今年も血の滴るコーナーではコンテストが行われます。これまでの優勝作品は
2006年: 私は見なかった Brick
2007年: やはり見なかった Ex Drummer
2008年: 抱腹絶倒の その男 ヴァン・ダム
2009年: SFとしてはちょっと変わっていた第9地区
2010年: 抱腹絶倒の Four Lions
2011年: あまりおもしろくないけれどまぶしかった Hell
2012年: 監督と暫く嵐や津波の話をしたハッシュパピー バスタブ島の少女
です。見る人に1から6までの評価をする投票用紙を配るのですが、自分が見ない作品はもちろん投票できません。なので2006年や2007年の作品についてはさっぱり分かりません。2008年、2010年の作品は良くできたパロディー、皮肉で、大笑いする作品。この作品に出演して観客に笑い飛ばされたジョン・クロード・ファン・ダムですが、彼の生涯の中で1番演技が光っています。その男 ヴァン・ダムのファン・ダムは性格俳優。俳優として人に誇れる作品です。その後またいつものファン・ダムに戻っておばかアクションを撮っています。Four Lions はベルリンに住むトルコ人やアラビア人の若者に大受けしていました。
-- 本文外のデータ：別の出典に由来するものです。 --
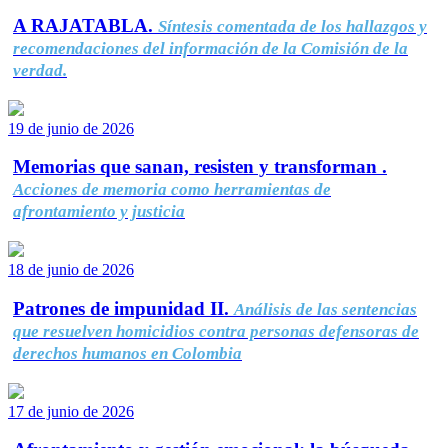
A RAJATABLA.
Síntesis comentada de los hallazgos y
recomendaciones del información de la Comisión de la
verdad.
19 de junio de 2026
Memorias que sanan, resisten y transforman .
Acciones de memoria como herramientas de
afrontamiento y justicia
18 de junio de 2026
Patrones de impunidad II.
Análisis de las sentencias
que resuelven homicidios contra personas defensoras de
derechos humanos en Colombia
17 de junio de 2026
ここで勝つと賞金でももらえるのか、次の作品を優先的に上映してもらえるのか、どういうご利益があるのかは全く不明。
現在32本。ほぼ半分程度です。ここまでの出演者を見ると所謂大スターはデパルデュー1人。あとは名の知れた個性派、名脇役、若手がちらほら。他はその国以外ではあまり有名でない人や、初めて名を聞く人たち。と言うことは内容に集中できるわけです。
韓国の作品が入って来ました。ちょっと前まで日本よりおもしろい作品が多かったので期待しましたが、トレイラーを見ると、日本がかつて松方弘樹などを起用して撮っていた作品に似ていました。ストーリーは香港のインファナル・アフェアのパクリ。いったいどうなっているのでしょう。近年東アジアでは韓国が元気だったはずなのですが。
ちょうど30本を越えるところです。近年は48枠、うち1枠は短編集です。初日、2日目を除いてはダブル・プログラムになっていて、一部は再上映されるので、参加本数は60本強、70本以下というのが普通です。なので大体半分ぐらいの作品が判明したことになります。
アジアからは今のところ日本が2本だけですが、例年香港、中国、韓国が複数本参加し、加えて台湾、ベトナム、タイ、インドなどの中からいくつかの国が入って来ます。どうも主催者はアルファベット順に仕事をしているようなので、そのうち他のアジアも出て来るでしょう。
本数はまだ少ないですが、カテゴリーが決まり始めています。今年は全体的に前年より気合が入っている感じがします。
全体で数十本なので、まだ断定はできませんが、今年は最初の数本を見る限りでは去年よりおもしろそうな印象です。と言うことは一昨年よりもおもしろいかも知れません。
今年はトレイラーの出来が良くて私が騙されているのか、映画の出来が良くなっているのか、どちらでしょう。トレイラーを見た分はその解説も入れておきました。
ファンタの参加作品が決まり始めています。まだカテゴリーは不明。
ナビゲーションは追って調整します。